Transcribe the records below in full; pictures stay out of the copy.

● **Data extract**
□ □ □ □ □

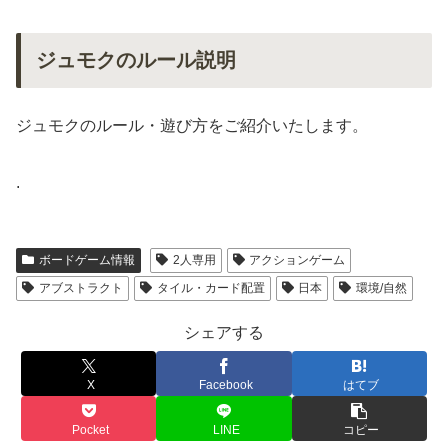
ジュモクのルール説明
ジュモクのルール・遊び方をご紹介いたします。
.
ボードゲーム情報
2人専用
アクションゲーム
アブストラクト
タイル・カード配置
日本
環境/自然
シェアする
X
Facebook
はてブ
Pocket
LINE
コピー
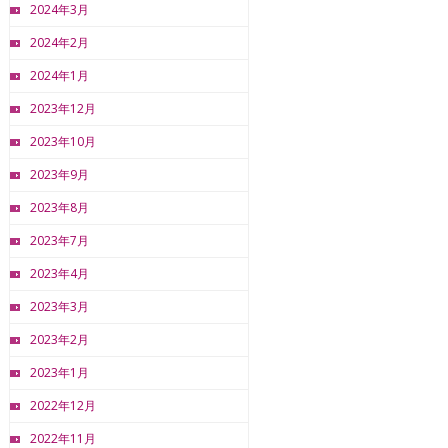
2024年3月
2024年2月
2024年1月
2023年12月
2023年10月
2023年9月
2023年8月
2023年7月
2023年4月
2023年3月
2023年2月
2023年1月
2022年12月
2022年11月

□ □ □ □ □

● **Answer area**
ジュモクのルール説明
ジュモクのルール・遊び方をご紹介いたします。
.
ボードゲーム情報
2人専用
アクションゲーム
アブストラクト
タイル・カード配置
日本
環境/自然
シェアする
X
Facebook
はてブ
Pocket
LINE
コピー
2024年3月
2024年2月
2024年1月
2023年12月
2023年10月
2023年9月
2023年8月
2023年7月
2023年4月
2023年3月
2023年2月
2023年1月
2022年12月
2022年11月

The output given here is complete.